E’ per questo che l’accesso alle chiese è vietato ai folli, mentre il diritto ecclesiastico non proibisce loro l’uso dei sacramenti. La Chiesa non prende sanzioni contro un prete che diventa pazzo; ma a Norimberga, nel 1421, un prete folle è cacciato con una particolare solennità, come se l’impurità fosse moltiplicata a causa del carattere sacro del personaggio, e la città preleva sul proprio bilancio il denaro che deve servirgli da viatico. Accadeva che certi insensati fossero frustati pubblicamente, e che durante una specie di gioco fossero poi inseguiti in una corsa simulata e cacciati dalla città a colpi di verga. Tutte prove che la partenza dei pazzi si inscriveva nel numero di altri esili rituali.
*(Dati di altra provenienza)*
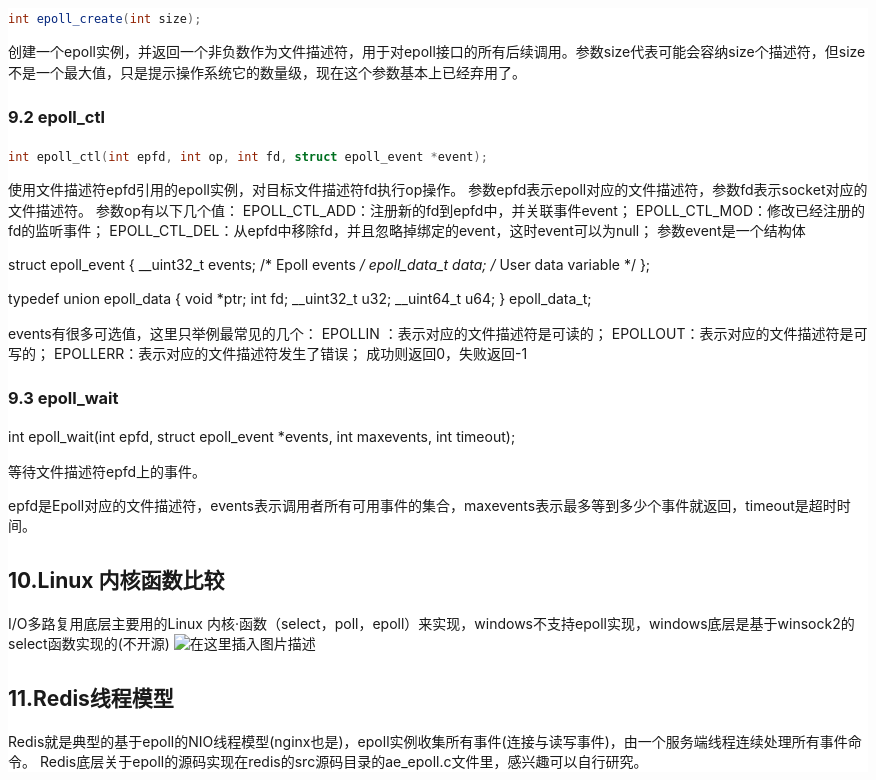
 ```java
int epoll_create(int size);
```
创建一个epoll实例，并返回一个非负数作为文件描述符，用于对epoll接口的所有后续调用。参数size代表可能会容纳size个描述符，但size不是一个最大值，只是提示操作系统它的数量级，现在这个参数基本上已经弃用了。

### 9.2 epoll_ctl

```c
int epoll_ctl(int epfd, int op, int fd, struct epoll_event *event);
```
使用文件描述符epfd引用的epoll实例，对目标文件描述符fd执行op操作。
参数epfd表示epoll对应的文件描述符，参数fd表示socket对应的文件描述符。
参数op有以下几个值：
EPOLL_CTL_ADD：注册新的fd到epfd中，并关联事件event；
EPOLL_CTL_MOD：修改已经注册的fd的监听事件；
EPOLL_CTL_DEL：从epfd中移除fd，并且忽略掉绑定的event，这时event可以为null；
参数event是一个结构体

struct epoll_event {
    __uint32_t   events;      /* Epoll events */
    epoll_data_t data;        /* User data variable */
};

typedef union epoll_data {
    void        *ptr;
    int          fd;
    __uint32_t   u32;
    __uint64_t   u64;
} epoll_data_t;

events有很多可选值，这里只举例最常见的几个：
EPOLLIN ：表示对应的文件描述符是可读的；
EPOLLOUT：表示对应的文件描述符是可写的；
EPOLLERR：表示对应的文件描述符发生了错误；
成功则返回0，失败返回-1
### 9.3 epoll_wait

int epoll_wait(int epfd, struct epoll_event *events, int maxevents, int timeout);

等待文件描述符epfd上的事件。

epfd是Epoll对应的文件描述符，events表示调用者所有可用事件的集合，maxevents表示最多等到多少个事件就返回，timeout是超时时间。



## 10.Linux 内核函数比较
I/O多路复用底层主要用的Linux 内核·函数（select，poll，epoll）来实现，windows不支持epoll实现，windows底层是基于winsock2的select函数实现的(不开源)
![在这里插入图片描述](https://raw.githubusercontent.com/PeipengWang/picture/master/2891f80206944fd0b979ac1f97312d8c.png)

## 11.Redis线程模型
Redis就是典型的基于epoll的NIO线程模型(nginx也是)，epoll实例收集所有事件(连接与读写事件)，由一个服务端线程连续处理所有事件命令。
Redis底层关于epoll的源码实现在redis的src源码目录的ae_epoll.c文件里，感兴趣可以自行研究。

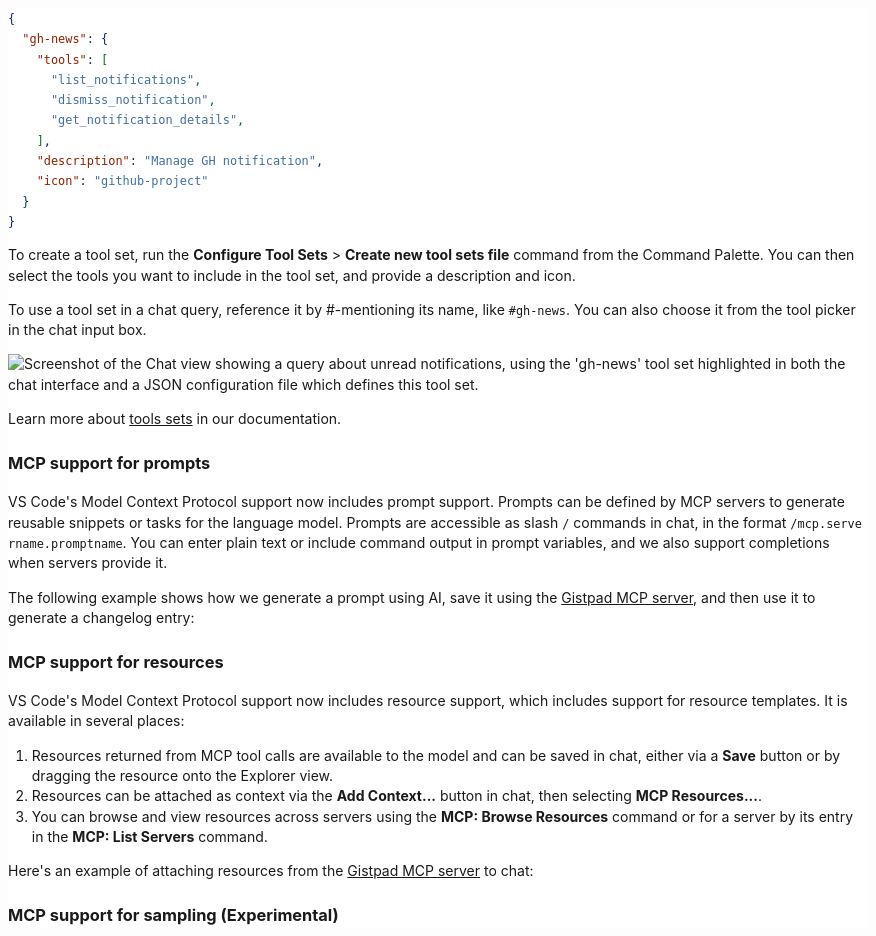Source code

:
 ```json
{
  "gh-news": {
    "tools": [
      "list_notifications",
      "dismiss_notification",
      "get_notification_details",
    ],
    "description": "Manage GH notification",
    "icon": "github-project"
  }
}
```

To create a tool set, run the **Configure Tool Sets** > **Create new tool sets file** command from the Command Palette. You can then select the tools you want to include in the tool set, and provide a description and icon.

To use a tool set in a chat query, reference it by #-mentioning its name, like `#gh-news`. You can also choose it from the tool picker in the chat input box.

![Screenshot of the Chat view showing a query about unread notifications, using the 'gh-news' tool set highlighted in both the chat interface and a JSON configuration file which defines this tool set.](images/1_101/tool-set-gh.png)

Learn more about [tools sets](https://code.visualstudio.com/docs/copilot/chat/chat-agent-mode#_define-tool-sets) in our documentation.

### MCP support for prompts

VS Code's Model Context Protocol support now includes prompt support. Prompts can be defined by MCP servers to generate reusable snippets or tasks for the language model. Prompts are accessible as slash `/` commands in chat, in the format `/mcp.servername.promptname`. You can enter plain text or include command output in prompt variables, and we also support completions when servers provide it.

The following example shows how we generate a prompt using AI, save it using the [Gistpad MCP server](https://github.com/lostintangent/gistpad-mcp), and then use it to generate a changelog entry:

<video src="images/1_101/mcp-prompts.mp4" autoplay loop controls muted></video>

### MCP support for resources

VS Code's Model Context Protocol support now includes resource support, which includes support for resource templates. It is available in several places:

1. Resources returned from MCP tool calls are available to the model and can be saved in chat, either via a **Save** button or by dragging the resource onto the Explorer view.
1. Resources can be attached as context via the **Add Context...** button in chat, then selecting **MCP Resources...**.
1. You can browse and view resources across servers using the **MCP: Browse Resources** command or for a server by its entry in the **MCP: List Servers** command.

Here's an example of attaching resources from the [Gistpad MCP server](https://github.com/lostintangent/gistpad-mcp) to chat:

<video src="images/1_101/mcp-resources.mp4" autoplay loop controls muted></video>

### MCP support for sampling (Experimental)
L’acqua e la navigazione hanno davvero questo significato. Prigioniero nella nave da cui non si evade, il folle viene affidato al fiume dalle mille braccia, al mare dalle mille strade, a questa grande incertezza esteriore a tutto. Egli è prigioniero in mezzo alla più libera, alla più aperta delle strade:solidamente incatenato all’infinito crocevia. E’ il Passeggero per eccellenza, cioè il prigioniero del Passaggio. E non si conosce il paese al quale approderà, come, quando mette piede a terra, non si sada quale paese venga. Egli non ha verità né patria se non in questa distesa infeconda fra due terre che non possono appartenergli…>>.
Michel Foucault (1961), “Storia della follia nell’età classica”, BUR, Milano 1999, pp. 11, 13-19.